**EXERCISE INSTRUCTIONS**
Output the full listing below exactly as it reads, and skip anything that is a picture.

START DATA BELOW

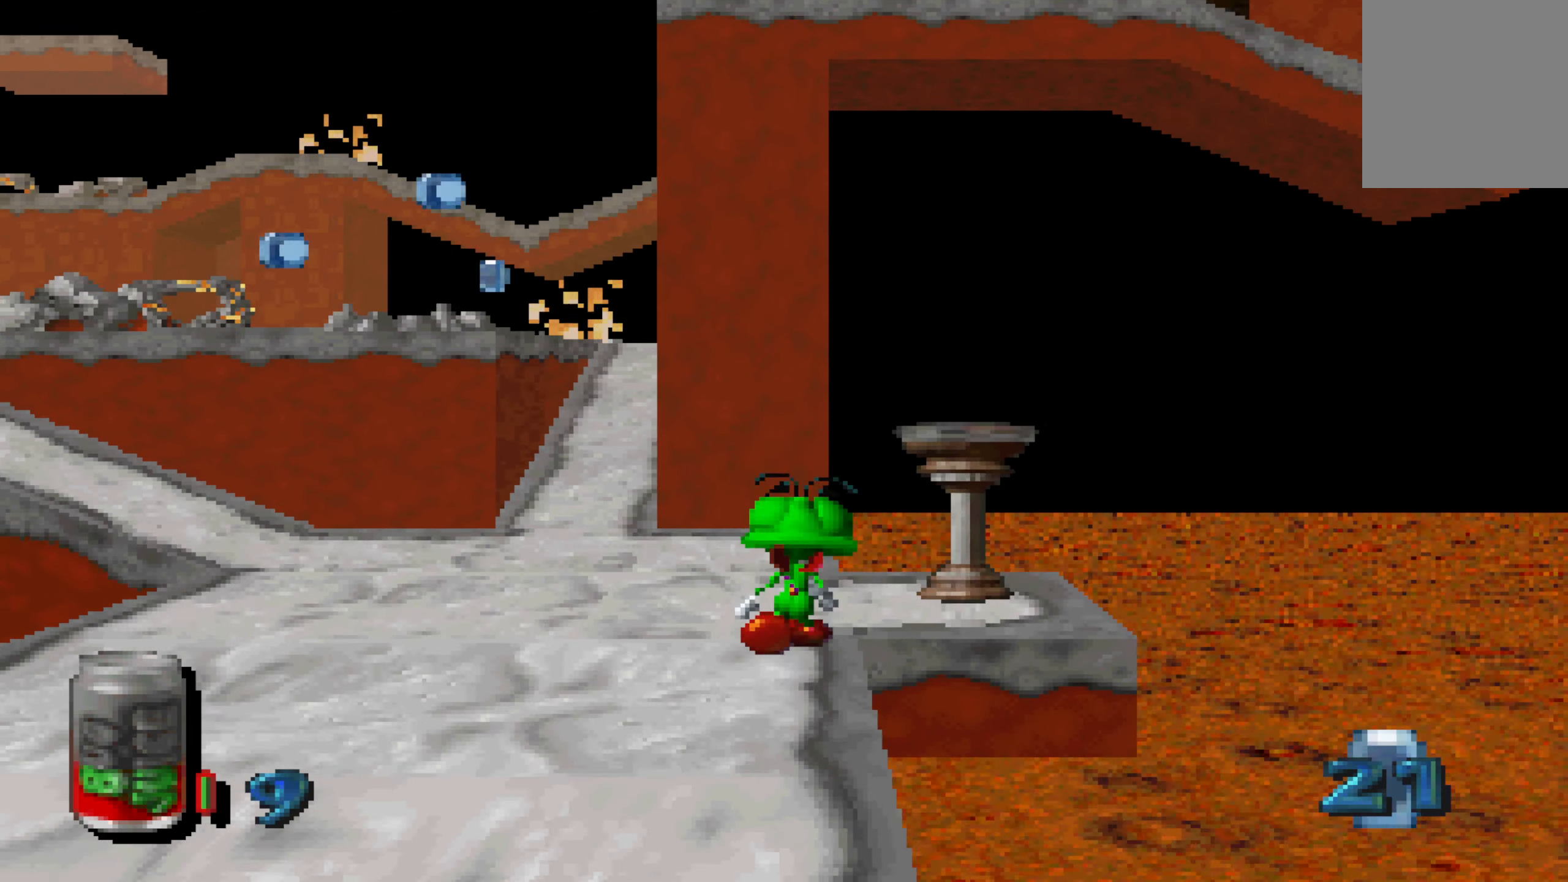
{"buttons": [], "left_stick": "right", "right_stick": "center", "events": [[200, "left_stick", "right"]]}
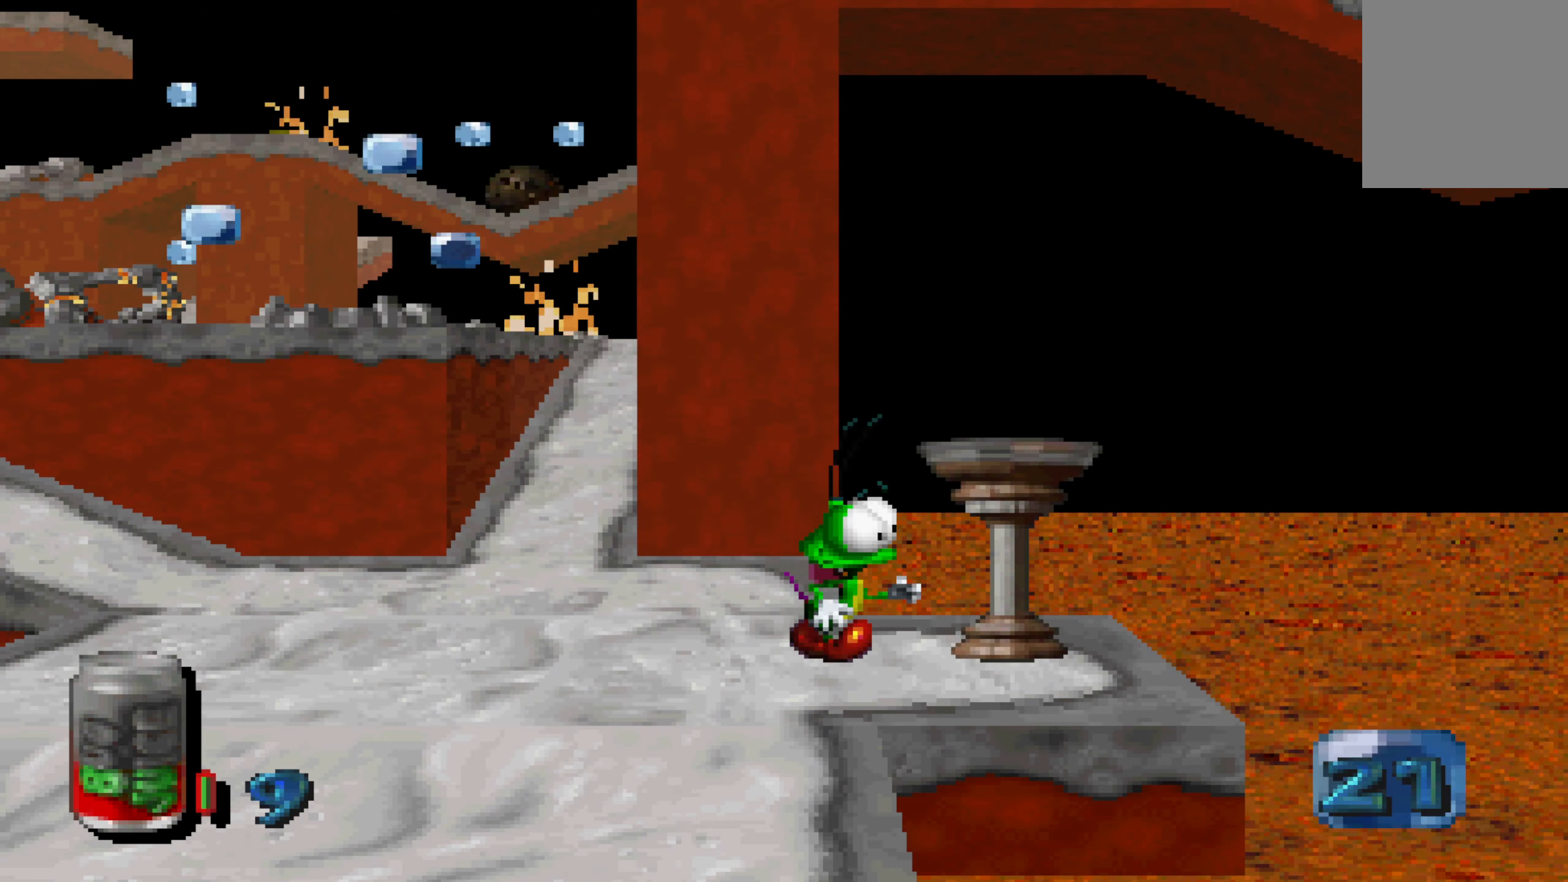
{"buttons": [], "left_stick": "center", "right_stick": "center", "events": [[350, "left_stick", "center"]]}
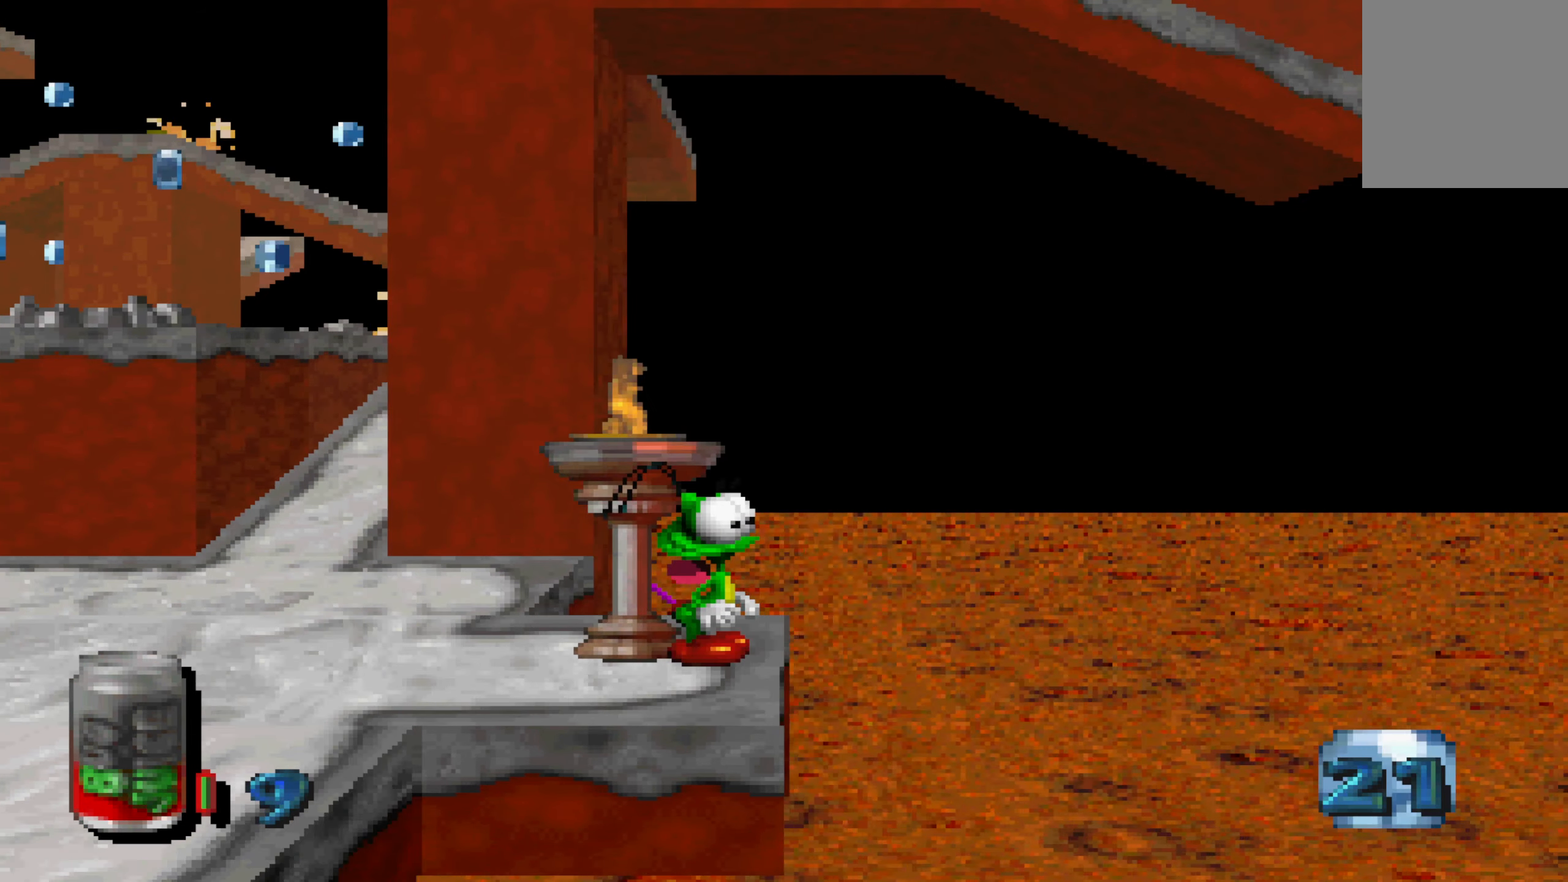
{"buttons": [], "left_stick": "left", "right_stick": "center", "events": [[50, "left_stick", "left"]]}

END DATA BELOW

**EXERCISE RESULT**
{"buttons": [], "left_stick": "right", "right_stick": "center", "events": [[200, "left_stick", "right"]]}
{"buttons": [], "left_stick": "center", "right_stick": "center", "events": [[350, "left_stick", "center"]]}
{"buttons": [], "left_stick": "left", "right_stick": "center", "events": [[50, "left_stick", "left"]]}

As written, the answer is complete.